The maximum likelihood approach is generally overconfident; it selects the most likely
parameters during training and uses these to make predictions. However, many parameter values may be broadly compatible with the data and only slightly less likely. The
Bayesian approach treats the parameters as unknown variables and computes a distribution $Pr(\phi|{xi,yi})$ over these parameters ϕconditioned on the training data $\{xi,yi\}$
using *Bayes’ rule*:

$$\begin{equation}
\Pr(\phi|\{\mathbf{x}_i, y_i\}) = \frac{\prod_{i=1}^{I} \Pr(y_i|\mathbf{x}_i, \phi) \Pr(\phi)}{\int \prod_{i=1}^{I} \Pr(y_i|\mathbf{x}_i, \phi) \Pr(\phi) \, d\phi}
\end{equation}
$$
$$
\begin{equation}
\Pr(y|\mathbf{x}, \{\mathbf{x}_i, y_i\}) = \int \Pr(y|\mathbf{x}, \phi) \Pr(\phi|\{\mathbf{x}_i, y_i\}) \, d\phi.
\end{equation}
$$


The Bayesian approach is elegant and can provide more robust predictions than
those that derive from maximum likelihood.

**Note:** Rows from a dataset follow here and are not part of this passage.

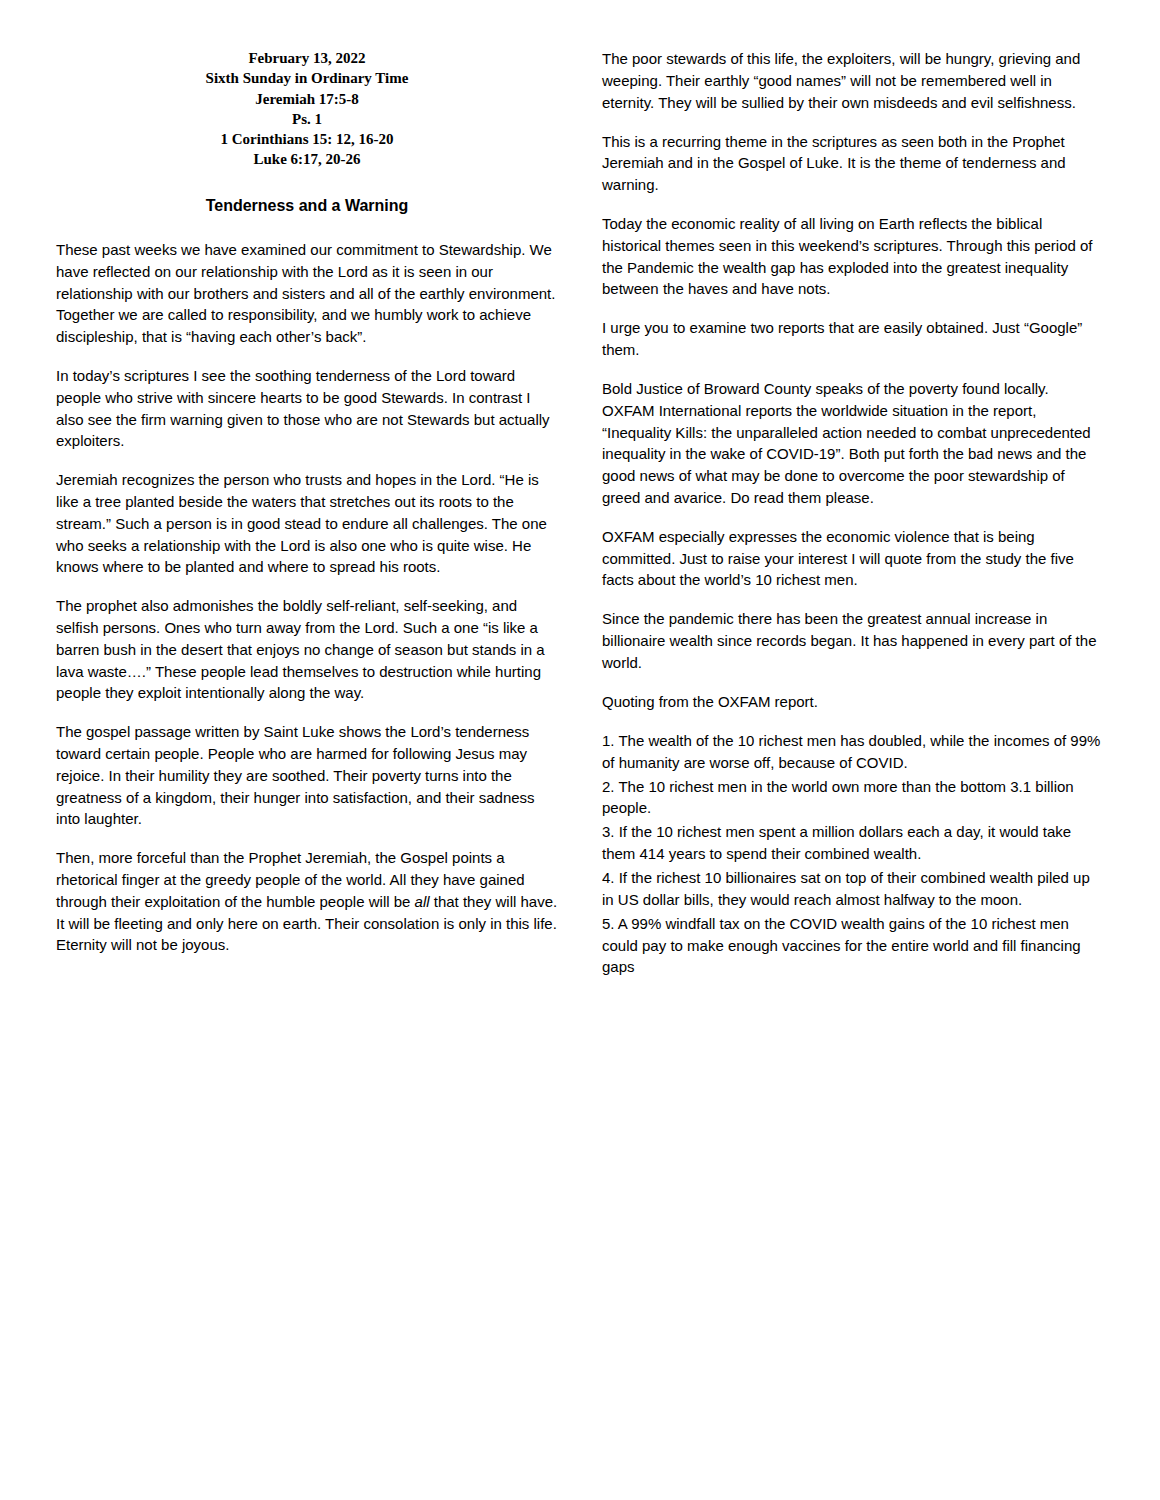February 13, 2022 Sixth Sunday in Ordinary Time Jeremiah 17:5-8 Ps. 1 1 Corinthians 15: 12, 16-20 Luke 6:17, 20-26
Tenderness and a Warning
These past weeks we have examined our commitment to Stewardship. We have reflected on our relationship with the Lord as it is seen in our relationship with our brothers and sisters and all of the earthly environment. Together we are called to responsibility, and we humbly work to achieve discipleship, that is “having each other’s back”.
In today’s scriptures I see the soothing tenderness of the Lord toward people who strive with sincere hearts to be good Stewards. In contrast I also see the firm warning given to those who are not Stewards but actually exploiters.
Jeremiah recognizes the person who trusts and hopes in the Lord. “He is like a tree planted beside the waters that stretches out its roots to the stream.” Such a person is in good stead to endure all challenges. The one who seeks a relationship with the Lord is also one who is quite wise. He knows where to be planted and where to spread his roots.
The prophet also admonishes the boldly self-reliant, self-seeking, and selfish persons. Ones who turn away from the Lord. Such a one “is like a barren bush in the desert that enjoys no change of season but stands in a lava waste….” These people lead themselves to destruction while hurting people they exploit intentionally along the way.
The gospel passage written by Saint Luke shows the Lord’s tenderness toward certain people. People who are harmed for following Jesus may rejoice. In their humility they are soothed. Their poverty turns into the greatness of a kingdom, their hunger into satisfaction, and their sadness into laughter.
Then, more forceful than the Prophet Jeremiah, the Gospel points a rhetorical finger at the greedy people of the world. All they have gained through their exploitation of the humble people will be all that they will have. It will be fleeting and only here on earth. Their consolation is only in this life. Eternity will not be joyous.
The poor stewards of this life, the exploiters, will be hungry, grieving and weeping. Their earthly “good names” will not be remembered well in eternity. They will be sullied by their own misdeeds and evil selfishness.
This is a recurring theme in the scriptures as seen both in the Prophet Jeremiah and in the Gospel of Luke. It is the theme of tenderness and warning.
Today the economic reality of all living on Earth reflects the biblical historical themes seen in this weekend’s scriptures. Through this period of the Pandemic the wealth gap has exploded into the greatest inequality between the haves and have nots.
I urge you to examine two reports that are easily obtained. Just “Google” them.
Bold Justice of Broward County speaks of the poverty found locally. OXFAM International reports the worldwide situation in the report, “Inequality Kills: the unparalleled action needed to combat unprecedented inequality in the wake of COVID-19”. Both put forth the bad news and the good news of what may be done to overcome the poor stewardship of greed and avarice. Do read them please.
OXFAM especially expresses the economic violence that is being committed. Just to raise your interest I will quote from the study the five facts about the world’s 10 richest men.
Since the pandemic there has been the greatest annual increase in billionaire wealth since records began. It has happened in every part of the world.
Quoting from the OXFAM report.
1. The wealth of the 10 richest men has doubled, while the incomes of 99% of humanity are worse off, because of COVID.
2. The 10 richest men in the world own more than the bottom 3.1 billion people.
3. If the 10 richest men spent a million dollars each a day, it would take them 414 years to spend their combined wealth.
4. If the richest 10 billionaires sat on top of their combined wealth piled up in US dollar bills, they would reach almost halfway to the moon.
5. A 99% windfall tax on the COVID wealth gains of the 10 richest men could pay to make enough vaccines for the entire world and fill financing gaps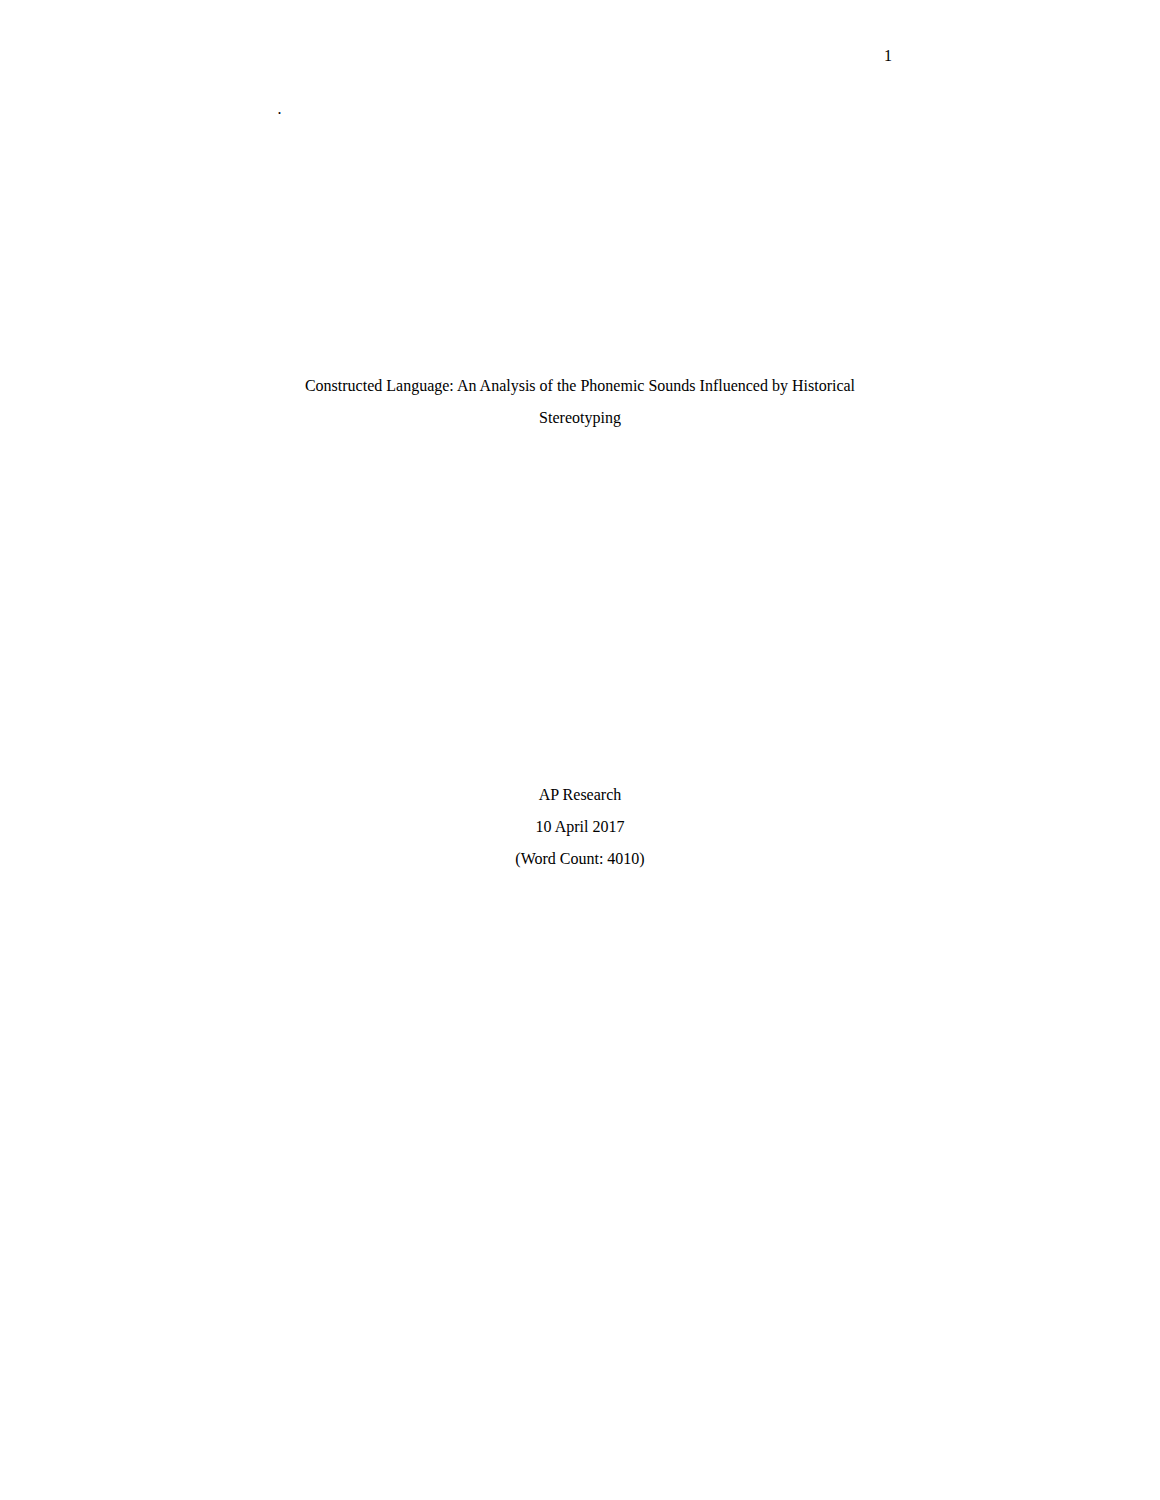1
.
Constructed Language: An Analysis of the Phonemic Sounds Influenced by Historical Stereotyping
AP Research
10 April 2017
(Word Count: 4010)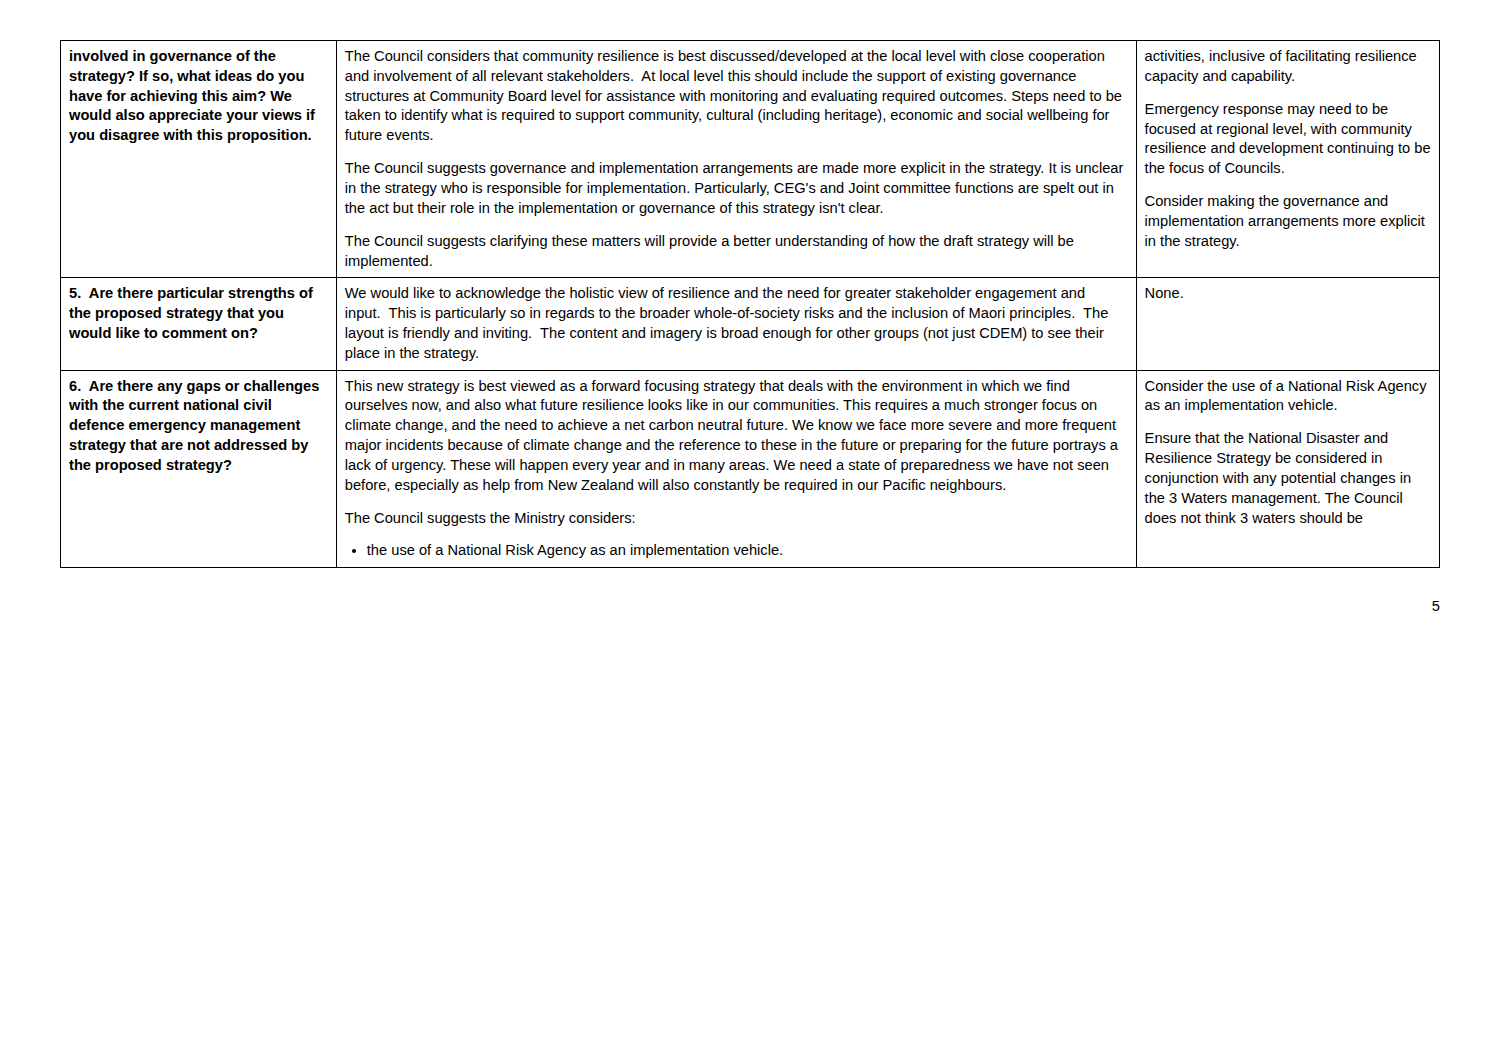| involved in governance of the strategy? If so, what ideas do you have for achieving this aim? We would also appreciate your views if you disagree with this proposition. | The Council considers that community resilience is best discussed/developed at the local level with close cooperation and involvement of all relevant stakeholders. At local level this should include the support of existing governance structures at Community Board level for assistance with monitoring and evaluating required outcomes. Steps need to be taken to identify what is required to support community, cultural (including heritage), economic and social wellbeing for future events. The Council suggests governance and implementation arrangements are made more explicit in the strategy. It is unclear in the strategy who is responsible for implementation. Particularly, CEG's and Joint committee functions are spelt out in the act but their role in the implementation or governance of this strategy isn't clear. The Council suggests clarifying these matters will provide a better understanding of how the draft strategy will be implemented. | activities, inclusive of facilitating resilience capacity and capability. Emergency response may need to be focused at regional level, with community resilience and development continuing to be the focus of Councils. Consider making the governance and implementation arrangements more explicit in the strategy. |
| 5. Are there particular strengths of the proposed strategy that you would like to comment on? | We would like to acknowledge the holistic view of resilience and the need for greater stakeholder engagement and input. This is particularly so in regards to the broader whole-of-society risks and the inclusion of Maori principles. The layout is friendly and inviting. The content and imagery is broad enough for other groups (not just CDEM) to see their place in the strategy. | None. |
| 6. Are there any gaps or challenges with the current national civil defence emergency management strategy that are not addressed by the proposed strategy? | This new strategy is best viewed as a forward focusing strategy that deals with the environment in which we find ourselves now, and also what future resilience looks like in our communities. This requires a much stronger focus on climate change, and the need to achieve a net carbon neutral future. We know we face more severe and more frequent major incidents because of climate change and the reference to these in the future or preparing for the future portrays a lack of urgency. These will happen every year and in many areas. We need a state of preparedness we have not seen before, especially as help from New Zealand will also constantly be required in our Pacific neighbours. The Council suggests the Ministry considers: the use of a National Risk Agency as an implementation vehicle. | Consider the use of a National Risk Agency as an implementation vehicle. Ensure that the National Disaster and Resilience Strategy be considered in conjunction with any potential changes in the 3 Waters management. The Council does not think 3 waters should be |
5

Unfortunately, for complex models like
neural networks, there is no practical way to represent the full probability distribution over the parameters or to integrate over it during the inference phase. Consequently, all
current methods of this type make approximations of some kind, and typically these add
considerable complexity to learning and inference.

in this approach The
parameters are treated as uncertain. The posterior probability $Pr(\phi|{xi,yi})$ for
a set of parameters is determined by their compatibility with the data $\{xi,yi\}$
and a prior distribution $Pr(\phi)$. Two sets of parameters are sampled from the posterior using normally distributed priors with mean
zero and three variances. When the prior variance $\sigma_{\phi}^2$ is small, the parameters
also tend to be small, and the functions smoother. Inference proceeds by
taking a weighted sum (i.e an integeral) over all possible parameter values where the weights are
the posterior probabilities. This produces both a prediction of the mean and the associated uncertainty.